Task prompt = Rewrite the lines starting at the one containing "common name: Collared aracari" and ending at the one containing "genus: Yucca", replacing "phylum" with "division" and leaving everything else unchanged.

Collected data

═══

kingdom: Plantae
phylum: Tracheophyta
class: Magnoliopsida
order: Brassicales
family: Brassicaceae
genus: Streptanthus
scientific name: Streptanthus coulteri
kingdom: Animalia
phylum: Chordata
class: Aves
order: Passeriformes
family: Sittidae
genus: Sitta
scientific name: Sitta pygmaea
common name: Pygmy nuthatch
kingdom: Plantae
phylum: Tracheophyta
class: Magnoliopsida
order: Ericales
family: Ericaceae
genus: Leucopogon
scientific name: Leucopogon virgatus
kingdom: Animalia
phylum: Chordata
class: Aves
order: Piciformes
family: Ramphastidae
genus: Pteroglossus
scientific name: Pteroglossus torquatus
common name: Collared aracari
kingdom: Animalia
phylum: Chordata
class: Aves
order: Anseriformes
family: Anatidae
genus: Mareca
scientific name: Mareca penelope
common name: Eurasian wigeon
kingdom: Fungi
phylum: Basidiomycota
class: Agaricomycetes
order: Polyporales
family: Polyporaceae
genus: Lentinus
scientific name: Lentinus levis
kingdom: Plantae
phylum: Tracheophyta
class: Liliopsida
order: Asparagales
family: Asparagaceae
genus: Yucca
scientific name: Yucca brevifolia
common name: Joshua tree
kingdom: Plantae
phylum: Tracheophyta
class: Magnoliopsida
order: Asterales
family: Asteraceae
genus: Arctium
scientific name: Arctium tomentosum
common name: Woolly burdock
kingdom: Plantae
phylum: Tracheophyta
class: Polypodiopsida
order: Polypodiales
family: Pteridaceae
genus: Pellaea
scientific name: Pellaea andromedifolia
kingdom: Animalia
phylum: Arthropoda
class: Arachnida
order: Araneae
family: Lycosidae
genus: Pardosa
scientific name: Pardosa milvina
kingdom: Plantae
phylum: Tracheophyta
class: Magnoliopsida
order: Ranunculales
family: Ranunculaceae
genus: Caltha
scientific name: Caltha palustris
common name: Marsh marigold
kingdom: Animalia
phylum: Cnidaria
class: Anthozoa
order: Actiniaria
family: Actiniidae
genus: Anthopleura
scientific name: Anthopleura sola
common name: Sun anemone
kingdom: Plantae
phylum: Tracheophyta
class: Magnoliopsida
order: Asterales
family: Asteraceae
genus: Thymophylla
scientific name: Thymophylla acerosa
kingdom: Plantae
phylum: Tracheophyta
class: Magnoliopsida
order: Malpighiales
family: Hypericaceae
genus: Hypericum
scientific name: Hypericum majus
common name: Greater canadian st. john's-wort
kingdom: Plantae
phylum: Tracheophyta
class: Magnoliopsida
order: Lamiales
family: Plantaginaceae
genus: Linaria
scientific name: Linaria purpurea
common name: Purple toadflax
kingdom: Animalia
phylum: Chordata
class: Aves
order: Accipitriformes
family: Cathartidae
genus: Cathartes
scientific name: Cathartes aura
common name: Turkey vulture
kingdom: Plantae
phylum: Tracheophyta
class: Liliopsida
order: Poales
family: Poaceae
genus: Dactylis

═══

Finished exercise =
common name: Collared aracari
kingdom: Animalia
division: Chordata
class: Aves
order: Anseriformes
family: Anatidae
genus: Mareca
scientific name: Mareca penelope
common name: Eurasian wigeon
kingdom: Fungi
division: Basidiomycota
class: Agaricomycetes
order: Polyporales
family: Polyporaceae
genus: Lentinus
scientific name: Lentinus levis
kingdom: Plantae
division: Tracheophyta
class: Liliopsida
order: Asparagales
family: Asparagaceae
genus: Yucca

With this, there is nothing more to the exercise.